Week 6 Flashcards
What is the aim of cluster analysis?
To create a grouping of objects such that objects within a group are similar and objects in different groups are not similar.
How is a cluster defined in K-means clustering?
It is a representative point, the mean of the objects that are assigned to the cluster.
What is muk in K-means clustering?
The mean pont for the k-th cluster.
What is znk in K-means clustering?
A binary indictaor variable that is 1 if object n is assigned to cluster k and 0 otherwise.
What requirement leads to SIGMAk z nk = 1 in K-means clustering?
Each object has to be assigned to one and only one cluster.
What is the equation for muk in K-means clustering?
muk = (SIGMAk of znk xn) / (SIGMA n of znk)
What are the four steps performed in K-means clustering?
You start with initial values for the cluster means, mu1, …, muk.
- For each data object xn, find the closes cluster mean and set znk =1 and znj = 0 for all j != k.
- Stop if all znk are unchanged compared to the previous iteration.
- Update each muk.
- Return to step 1.
What is the equation for D, the total distance between objects and their cluster centers, in K-means clustering?
D = SIGMA n=1 to n SIGMA k=1 to K znk (xn - muk)T (xn - muk)

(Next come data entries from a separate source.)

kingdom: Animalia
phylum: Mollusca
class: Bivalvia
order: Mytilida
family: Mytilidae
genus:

What solution do we use to prevent K-means clustering from only reaching a local minimum?
We run the algorithm from several random starting points and use the solution that gives the lowest value of D, the total distance.
What is the problem with using D, the total distance, as a model selection criteria in K-means clustering?
It decreases as K increases, so more clusters lead to a better result. This shows that, just like maximum likelihood, it kinda measures complexity.
What is clustered in feature selection?
Features are clustered based on their values across objects rather than clustering the objects.
Parametric density estimation
When the distribution of x given a class is a single model. So when p(x|Ci) has one model.
Semiparametric density estimation
When you assume a mixture of different models, so when p(x|Ci) is a mixture of densities.
Explain the elbow plot:
It’s the plot with the amount of clusters (K) on the x-axis and the reduction in variation within clusters on the y-axis. There is a decrease in reduction at some point, called the elbow.
How do you calculate Euclidian distance between two points?
root(x2 + y2)
Describe the formula for total distance/ reconstruction error D in K-means clustering, using words:
The sum of all datapoints, for each cluster k, the z of whether that datapoint is in cluster k (so 0 or 1) times the Euclidean distance between the datapoint and the mean of that cluster k.
Entropy of a random variable
The average level of uncertainty or info associated with the variable’s possible outcomes.
What is the formula for the entropy H(X) of a discrete random variable X which takes values in the set S and is distributed according to p: S -> [0,1] ?
H(X) = - SIGMAx in S p(x) logp(x)
MI (abbreviation)
Mutual information
Mutual information (in probability theory) of two random variables
A measure of the mutual dependence between the two variables, so it quantifies the amount of info obtained about one random variable by observing the other random variable.
How does statistical mixture represent each cluster?
As a probability density.
How does the EM algorithm solve the fact that there’s a summation inside the logarithm likelihood?
It derives a lower bound on the likelihood, which can be maximized instead of the log likelihood.
What step do you first need to take when you want to use Jensen’s inequality to lowe bound the likelihood in the EM algorithm?
Make the right-hand side of the log likelihood look like the log of an expectation.
How do you obtain updates of each of the parameters in the bound B for each iteration in the EM algorithm?
Take the partial derivative of the bound B with respect to the relevant parameter, set to zero and solve.
When do you specify the number of components (clusters) in the EM algorithm?
A priori.
How do you go about the EM algorithm after setting the amount of components?
Initialise some of the parameters: randomly choose means and covariances of the mixture components and initialise pik by assuming a prior distribution over the components.
What do you compute in the E-step after initiliasing the mean, covariance and pik in the EM algorithm?
qnk
What do you do in the EM algorithm after you’ve initialised the means, covariances, pik and computed qnk?
Subsequently update pik, muk and SIGMAk.
What do the values of qnk represent in the EM algorithm?
The posterior probability of the objects belonging to components.
What are the four parameters that are updated in the EM algorithm?
pik, muk, SIGMAk and qnk.
What does pik represent in the EM algorithm?
p(znk = 1)
The probability that a point is part of a certain component, a particular mixture model in the case of EM.
What do muk and SIGMAk denote in the EM algorithm?
The parameters of the k-th mixture model (the k-th Gaussian), so the mean and the variance.
Give Jensen’s inequality:
log Ep(z) {f(z)} >= Ep(z) {log f(z) }
What is the essence of Jensen’s inequality?
The log of the expected value of f(z) is always greater than or equal to the expected value of log f(z).
In the EM algorithm, why do we divide the expression inside the summation over k in the log likelihood by a new variable qnk?
Because we need to make that side of the equation look like the log of an expectation.